▶ [O QUE FAZER]
- 1) Segundo o trecho sobre intolerância religiosa, quem preside a Congregação Espiritual Umbandista?
- 2) Imprima, do trecho sobre intolerância religiosa, a parte que começa em "Nelson se mostrou" e segue até "respaldo — comenta Fátima.".
- 3) Dê a continuação do trecho sobre intolerância religiosa a partir do ponto em que ele termina.

▶ [TRECHO FORNECIDO]
::::

Nelson se mostrou curioso em relação ao pensamento dos candidatos. Para ele, a divulgação de algumas redações poderia ser benéfica, por revelar a visão dos jovens sobre o tema. E a presidente da Congregação Espiritual Umbandista, Fátima Damas, concorda.
— Entender o que a garotada pensa seria fundamental. É importantíssimo para ampliar as ideias e o conhecimento. Acontece no mundo inteiro, mas aqui, contra a umbanda e o candomblé, está demais. Por mais que a gente lute, não temos respaldo — comenta Fátima.
O pastor Silas Malafaia considera o tema contextualizado com o atual momento do país. Ele diz que sua própria religião também é vítima de intolerância. E critica os mais radicais.

::::

▶ [Entradas de dados salvas]
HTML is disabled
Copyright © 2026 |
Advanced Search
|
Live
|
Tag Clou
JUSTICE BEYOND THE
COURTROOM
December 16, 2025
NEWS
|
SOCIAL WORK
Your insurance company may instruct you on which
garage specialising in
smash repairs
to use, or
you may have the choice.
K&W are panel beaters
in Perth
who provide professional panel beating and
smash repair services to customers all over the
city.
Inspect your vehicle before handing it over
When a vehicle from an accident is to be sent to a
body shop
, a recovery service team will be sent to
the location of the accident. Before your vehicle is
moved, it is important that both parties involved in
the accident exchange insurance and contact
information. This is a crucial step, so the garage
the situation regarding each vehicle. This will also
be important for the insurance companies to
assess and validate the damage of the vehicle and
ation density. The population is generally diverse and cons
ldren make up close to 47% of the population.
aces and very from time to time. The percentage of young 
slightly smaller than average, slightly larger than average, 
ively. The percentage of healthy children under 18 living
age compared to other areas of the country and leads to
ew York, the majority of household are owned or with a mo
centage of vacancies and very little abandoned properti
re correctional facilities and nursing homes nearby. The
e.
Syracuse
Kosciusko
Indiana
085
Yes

::::

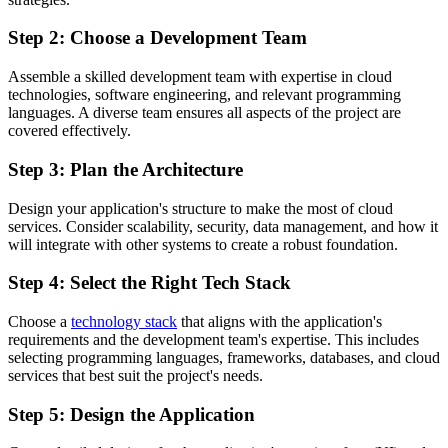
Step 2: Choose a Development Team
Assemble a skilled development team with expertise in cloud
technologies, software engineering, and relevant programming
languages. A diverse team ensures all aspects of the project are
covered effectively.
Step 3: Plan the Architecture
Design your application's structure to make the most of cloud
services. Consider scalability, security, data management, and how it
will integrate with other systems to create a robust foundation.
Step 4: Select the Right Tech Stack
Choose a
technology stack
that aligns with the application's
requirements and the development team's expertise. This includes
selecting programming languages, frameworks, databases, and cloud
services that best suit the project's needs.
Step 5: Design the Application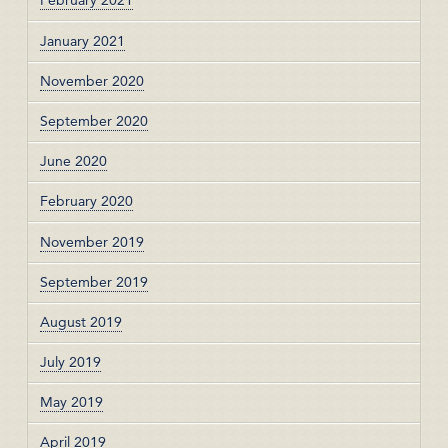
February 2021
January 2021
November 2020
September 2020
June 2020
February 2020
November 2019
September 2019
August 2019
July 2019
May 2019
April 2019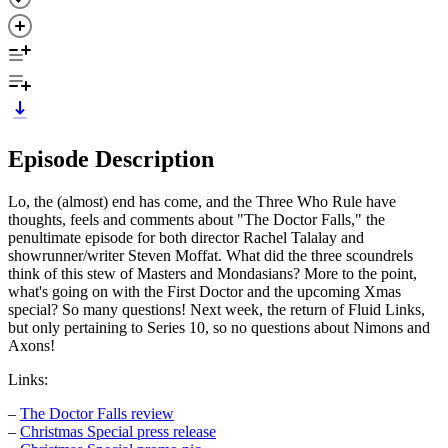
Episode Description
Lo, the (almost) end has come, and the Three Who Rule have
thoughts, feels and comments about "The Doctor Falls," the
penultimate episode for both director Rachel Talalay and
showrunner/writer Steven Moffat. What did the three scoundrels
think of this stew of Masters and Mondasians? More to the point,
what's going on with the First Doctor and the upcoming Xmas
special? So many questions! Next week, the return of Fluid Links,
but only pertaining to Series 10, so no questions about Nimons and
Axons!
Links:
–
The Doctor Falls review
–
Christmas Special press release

::::

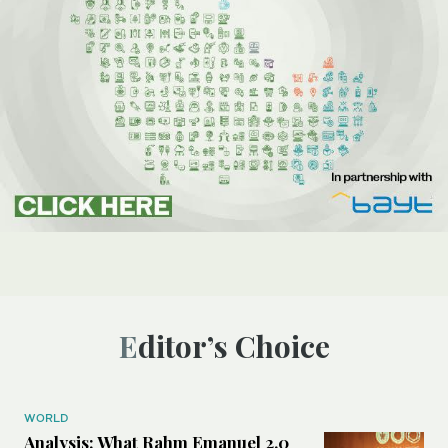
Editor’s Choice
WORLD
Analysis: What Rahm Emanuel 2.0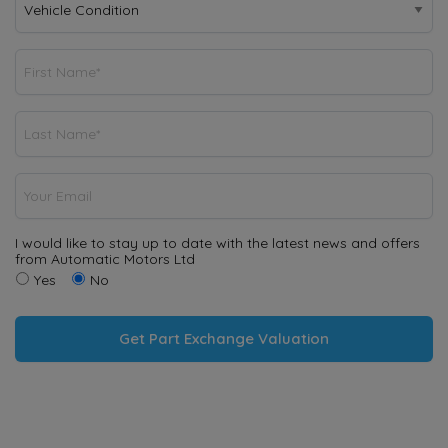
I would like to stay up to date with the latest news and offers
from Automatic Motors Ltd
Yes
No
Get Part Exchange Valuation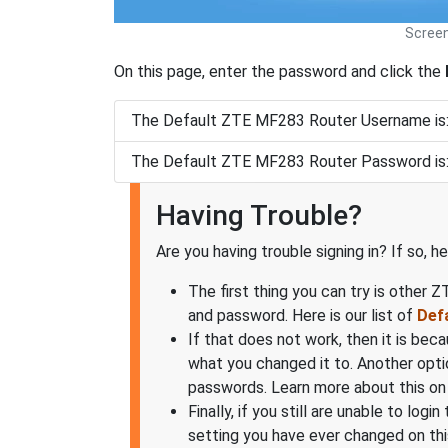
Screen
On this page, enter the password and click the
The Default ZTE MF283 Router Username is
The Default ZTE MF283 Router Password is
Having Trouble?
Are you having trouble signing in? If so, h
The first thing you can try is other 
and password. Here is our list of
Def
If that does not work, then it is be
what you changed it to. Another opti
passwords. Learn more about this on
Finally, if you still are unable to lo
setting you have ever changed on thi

::::

▶ [RESPOSTAS POR TAREFA]
- 1) Fátima Damas.

- 2)
Nelson se mostrou curioso em relação ao pensamento dos candidatos. Para ele, a divulgação de algumas redações poderia ser benéfica, por revelar a visão dos jovens sobre o tema. E a presidente da Congregação Espiritual Umbandista, Fátima Damas, concorda.
— Entender o que a garotada pensa seria fundamental. É importantíssimo para ampliar as ideias e o conhecimento. Acontece no mundo inteiro, mas aqui, contra a umbanda e o candomblé, está demais. Por mais que a gente lute, não temos respaldo — comenta Fátima.

- 3)
— Se tem algum evangélico, espírita ou católico intolerante, ele não representa o pensamento das religiões, menos ainda suas lideranças. As práticas de uns não podem ser espalhadas para o todo — afirma o pastor.
Para o babalaô Ivanir dos Santos, da Comissão de combate à Intolerância Religiosa, a escolha do tema foi um passo importante. Mas pede que o assunto seja ainda mais aprofundado.
— Nós de matriz africana sofremos muito com essa violência. Importante tratarmos não só na redação, mas continuamente na escola. É o melhor meio para disseminar o respeito — diz Ivanir.
Vítimas comemoram a escolha do tema
A menina Kaylane Coelho (foto acima) ainda não chegou no momento de fazer o Enem. Mas, aos 13 anos, conhece muito bem o tema da redação. Ela foi uma das muitas vítimas do ódio e da intolerância contra religiões afro-brasileiras. Quando ainda tinha 11 anos, foi apedrejada na cabeça, simplesmente por estar na rua com trajes brancos do candomblé. A pedra fez dela mais forte e a transformou em ativista contra a intolerância, apesar da pouca idade. Ao saber, pela internet, o assunto tratado na prova, comemorou.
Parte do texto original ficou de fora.